Las cenas familiares tienen algo de ritual sagrado y de campo de batalla. Entre brindis, conversaciones cruzadas y silencios incómodos, se fraguan los grandes momentos de unión, pero también las más sutiles (o estridentes) fracturas generacionales. En ‘Nunca he estado en Dublín’, la mesa se convierte en un escenario donde las expectativas chocan con la realidad, los afectos se enredan en malentendidos y las certezas se tambalean. Con Eva Hache al frente, el Teatro Pavón acoge esta comedia que, entre carcajadas y reflexiones, nos recuerda que la convivencia no siempre significa comprensión y que, a veces, la mayor distancia no es geográfica, sino emocional.
La obra tiene una capa de realismo mágico que desafía la percepción
La familia Amesti se reúne para celebrar la Nochebuena, una ocasión que promete ser especial tras tres años de ausencia de Elena, la hija menor que regresa de Londres. Sin embargo, su llegada no es solitaria; la acompaña Cindy, su novia irlandesa, cuya presencia, aunque invisible para el público, se siente en cada rincón del hogar. Esta elección dramatúrgica de Markos Goikolea, autor de la obra, añade una capa de realismo mágico que desafía la percepción del espectador y de los propios personajes.
Eva Hache encarna a Begoña, la madre de familia, con una naturalidad que oscila entre la comicidad y la vulnerabilidad. Su interpretación refleja a una mujer que, bajo la aparente normalidad, esconde inseguridades y anhelos no resueltos. Junto a ella, Carolina Rubio, en el papel de Elena, destaca por su capacidad para transmitir la lucha interna entre el deseo de aceptación y la afirmación de su propia identidad. Iñigo Aranburu e Iñigo Azpitarte completan el elenco, aportando matices que enriquecen la dinámica familiar presentada en escena y añaden ese optimismo tan necesario en todas las familias.

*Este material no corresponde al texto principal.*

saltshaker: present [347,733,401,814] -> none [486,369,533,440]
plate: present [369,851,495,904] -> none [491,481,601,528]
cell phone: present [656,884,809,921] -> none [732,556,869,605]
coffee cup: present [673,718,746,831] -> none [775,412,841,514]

La obra reflexiona sobre la aceptación, la identidad y la convivencia
La dirección de Mireia Gabilondo se percibe precisa y sensible, permitiendo que el humor fluya de manera orgánica mientras se abordan temas profundos como la aceptación, la identidad y la convivencia de distintas realidades mientras que la escenografía de Fernando Bernués recrea un espacio hogareño que, lejos de ser un simple decorado, se convierte en un reflejo de las emociones y conflictos de los personajes.
¿Hasta qué punto aceptas al otro?
La obra plantea una cuestión fundamental: ¿hasta qué punto somos capaces de convivir con las vivencias e ilusiones de los demás? En una sociedad donde la diversidad de pensamientos y experiencias es cada vez más evidente, esta pregunta resuena con fuerza, invitándonos a mirar más allá de nuestras propias construcciones de la realidad.

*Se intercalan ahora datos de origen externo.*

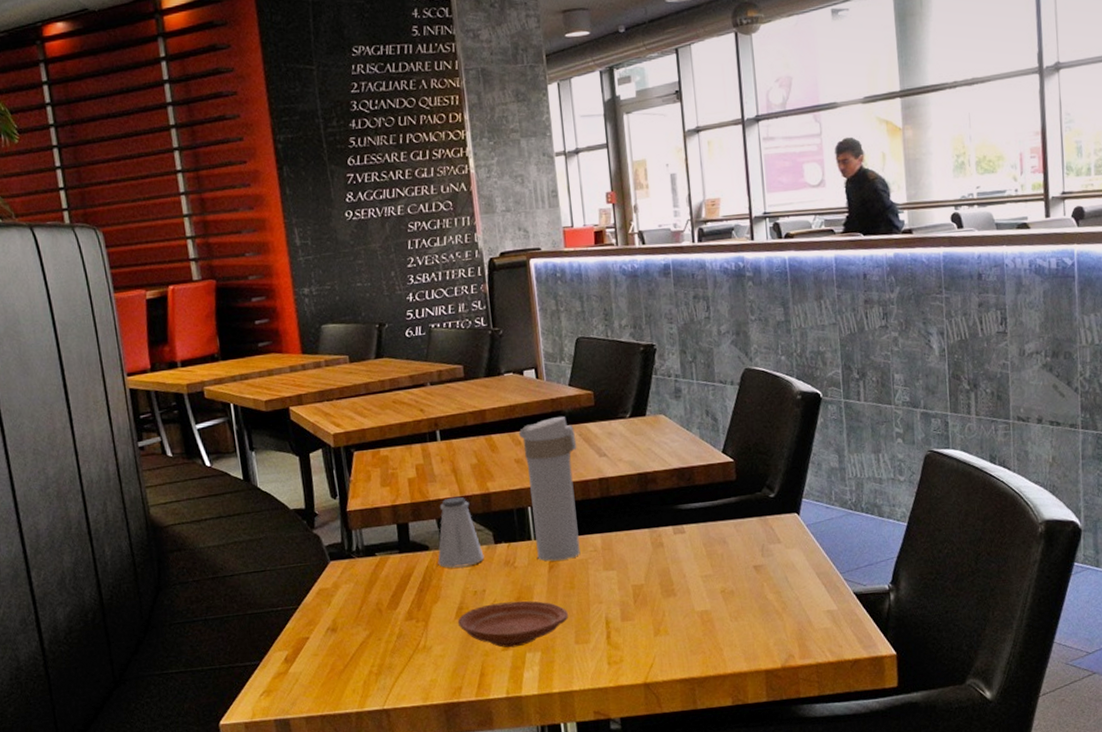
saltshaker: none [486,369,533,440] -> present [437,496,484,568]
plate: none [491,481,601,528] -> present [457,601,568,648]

La elección de Cindy como un personaje invisible es una de las metáforas más potentes de la función, porque, más allá de ser un simple recurso escénico, se convierte en un reflejo de las ausencias, los prejuicios y las realidades que ignoramos o no queremos ver. Su presencia fantasmal en la mesa no solo es física, sino emocional: no es solo que algunos personajes la acepten y otros no, sino que lo que ella representa –las diferencias, el cambio, la ruptura con lo establecido– provoca incomodidad, miedo y resistencia.

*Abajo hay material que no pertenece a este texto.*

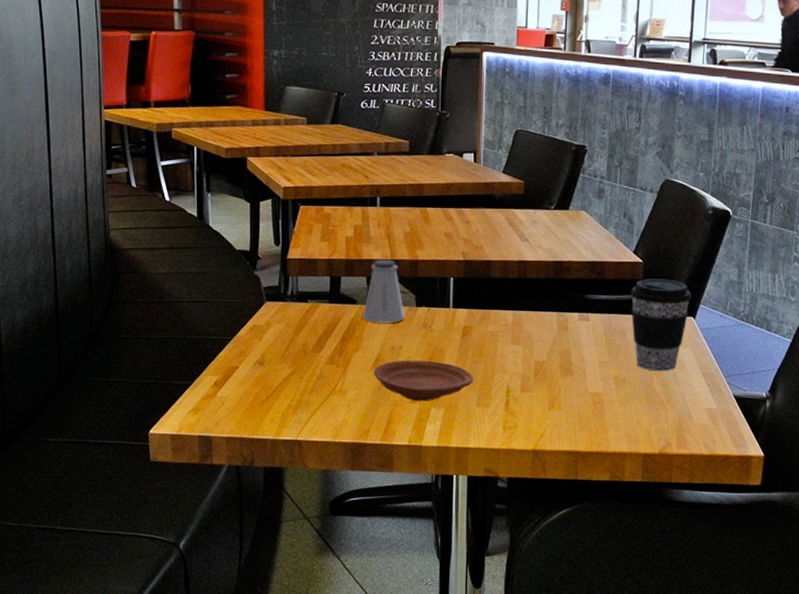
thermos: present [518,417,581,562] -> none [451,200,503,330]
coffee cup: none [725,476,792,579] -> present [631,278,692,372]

La obra plantea un espacio para el reconocimiento de lo ajeno
En el fondo, todos tenemos nuestros propios “Cindy” en la vida: ideas que no entendemos, personas que no terminamos de aceptar, aspectos de la realidad que nos negamos a mirar de frente. La obra nos interpela directamente: ¿Qué realidades invisibilizamos en nuestra propia mesa? ¿Qué discursos silenciamos porque nos resultan incómodos? En una época en la que la polarización ideológica y social es más evidente que nunca, donde la diversidad de pensamiento y experiencia está en constante choque, ‘Nunca he estado en Dublín’ nos invita a preguntarnos hasta qué punto estamos dispuestos a aceptar que la verdad del otro es tan válida como la nuestra.
En una sociedad donde todo parece pasar por la confrontación, la obra propone, con humor y sin moralismos, un espacio para la duda, para la escucha y para el reconocimiento de lo ajeno. Y quizá esa sea la mayor enseñanza de la función: que no hace falta haber estado en Dublín para aceptar que alguien sí ha estado allí, que su experiencia es real y que, aunque no la compartamos, merece un lugar en la conversación.